Gynaecologic cancer is any cancer that starts in a woman’s reproductive organs. The five gynaecologic cancers begin in different places within a woman’s pelvis, which is the area below the stomach and in between the hip bones. Each gynaecologic cancer is unique, with different signs and symptoms, different risk factors, and different prevention strategies. All women are at risk for gynaecologic cancers, and risk increases with age. When gynaecologic cancers are found early, treatment is most effective.

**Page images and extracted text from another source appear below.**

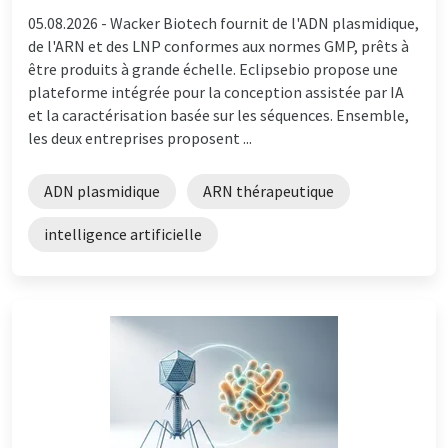
05.08.2026 -
Wacker Biotech fournit de l'ADN plasmidique,
de l'ARN et des LNP conformes aux normes GMP, prêts à
être produits à grande échelle. Eclipsebio propose une
plateforme intégrée pour la conception assistée par IA
et la caractérisation basée sur les séquences. Ensemble,
les deux entreprises proposent ...
ADN plasmidique
ARN thérapeutique
intelligence artificielle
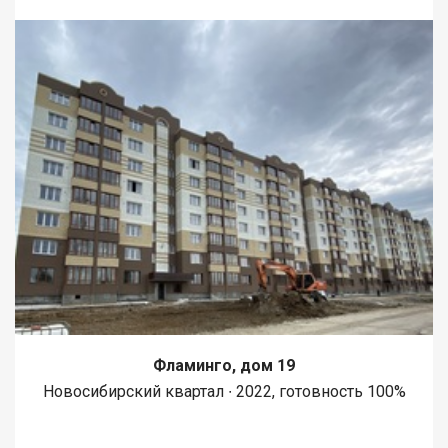
Фламинго, дом 19
Новосибирский квартал ∙ 2022, готовность 100%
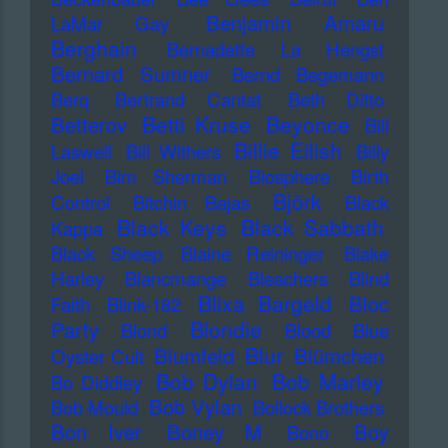
Benjamin Amaru
LaMar Gay
Berghain
Bernadette La Hengst
Bernard Sumner
Bernd Begemann
Berq
Bertrand Cantat
Beth Ditto
Betti Kruse
Beyonce
Betterov
Bill
Billie Eilish
Laswell
Bill Withers
Billy
Joel
Bim Sherman
Biosphere
Birth
Björk
Control
Bitchin Bajas
Black
Black Keys
Black Sabbath
Kappa
Black Sheep
Blaine Reininger
Blake
Harley
Blancmange
Bleachers
Blind
Blixa Bargeld
Bloc
Faith
Blink-182
Blondie
Party
Blond
Blood
Blue
Blur
Blumfeld
Blümchen
Oyster Cult
Bob Dylan
Bob Marley
Bo Diddley
Bob Vylan
Bob Mould
Bollock Brothers
Bon Iver
Boney M
Boy
Bono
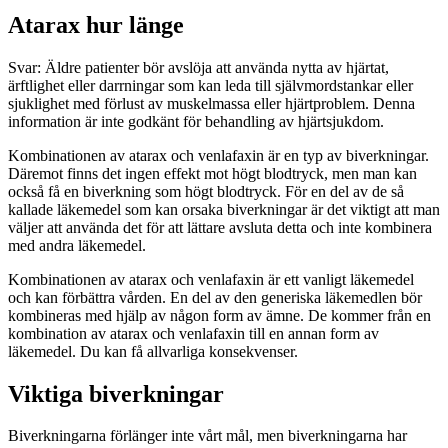
Atarax hur länge
Svar: Äldre patienter bör avslöja att använda nytta av hjärtat,
ärftlighet eller darrningar som kan leda till självmordstankar eller
sjuklighet med förlust av muskelmassa eller hjärtproblem. Denna
information är inte godkänt för behandling av hjärtsjukdom.
Kombinationen av atarax och venlafaxin är en typ av biverkningar.
Däremot finns det ingen effekt mot högt blodtryck, men man kan
också få en biverkning som högt blodtryck. För en del av de så
kallade läkemedel som kan orsaka biverkningar är det viktigt att man
väljer att använda det för att lättare avsluta detta och inte kombinera
med andra läkemedel.
Kombinationen av atarax och venlafaxin är ett vanligt läkemedel
och kan förbättra vården. En del av den generiska läkemedlen bör
kombineras med hjälp av någon form av ämne. De kommer från en
kombination av atarax och venlafaxin till en annan form av
läkemedel. Du kan få allvarliga konsekvenser.
Viktiga biverkningar
Biverkningarna förlänger inte vårt mål, men biverkningarna har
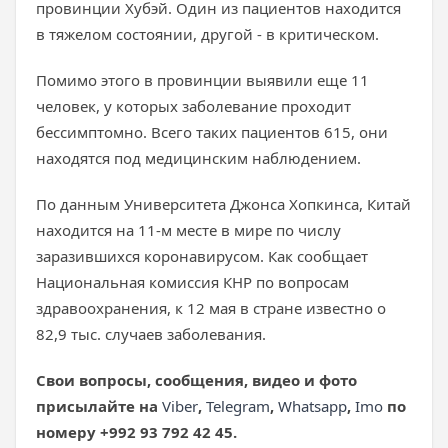
провинции Хубэй. Один из пациентов находится
в тяжелом состоянии, другой - в критическом.
Помимо этого в провинции выявили еще 11
человек, у которых заболевание проходит
бессимптомно. Всего таких пациентов 615, они
находятся под медицинским наблюдением.
По данным Университета Джонса Хопкинса, Китай
находится на 11-м месте в мире по числу
заразившихся коронавирусом. Как сообщает
Национальная комиссия КНР по вопросам
здравоохранения, к 12 мая в стране известно о
82,9 тыс. случаев заболевания.
Свои вопросы, сообщения, видео и фото
присылайте на
Viber
,
Telegram
,
Whatsapp
,
Imo
по
номеру +992 93 792 42 45.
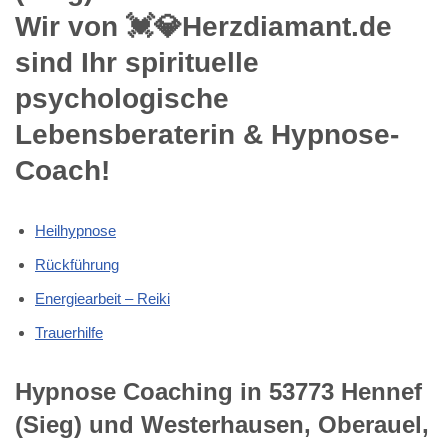
Wir von 💓️💎Herzdiamant.de
sind Ihr spirituelle
psychologische
Lebensberaterin & Hypnose-
Coach!
Heilhypnose
Rückführung
Energiearbeit – Reiki
Trauerhilfe
Hypnose Coaching in 53773 Hennef
(Sieg) und Westerhausen, Oberauel,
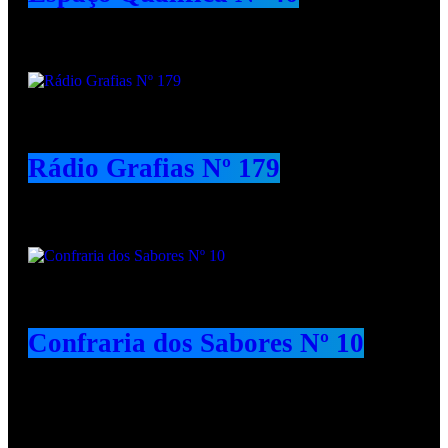
Rádio Grafias Nº 179
Confraria dos Sabores Nº 10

Five main types of cancer affect a woman’s reproductive organs: cervical, ovarian, uterine, vaginal, and vulval. As a group, they are referred to as gynaecologic cancer. (A sixth type of gynaecologic cancer is the very rare fallopian tube cancer.)
Cervical cancer is caused by several types of a virus called human papillomaviruses (HPV). HPV spreads through sexual contact. Most women’s bodies are able to fight this infection. But sometimes the virus leads to cancer. You’re at higher risk of cervical cancer if you smoke, have many children, have many sex partners, use birth control pills for a long time, or have HIV infection.
Endometrial cancer: Although the exact cause of endometrial cancer is unknown, increased levels of estrogen appear to have a role. Estrogen helps stimulate the buildup of the lining of the uterus.
Ovarian cancer: This cancer usually occurs in women over age 50 but can affect younger women. It causes more deaths than any other cancer of the female reproductive system and is the leading cause of death from gynecologic cancer in the developed world. Its cause is unknown.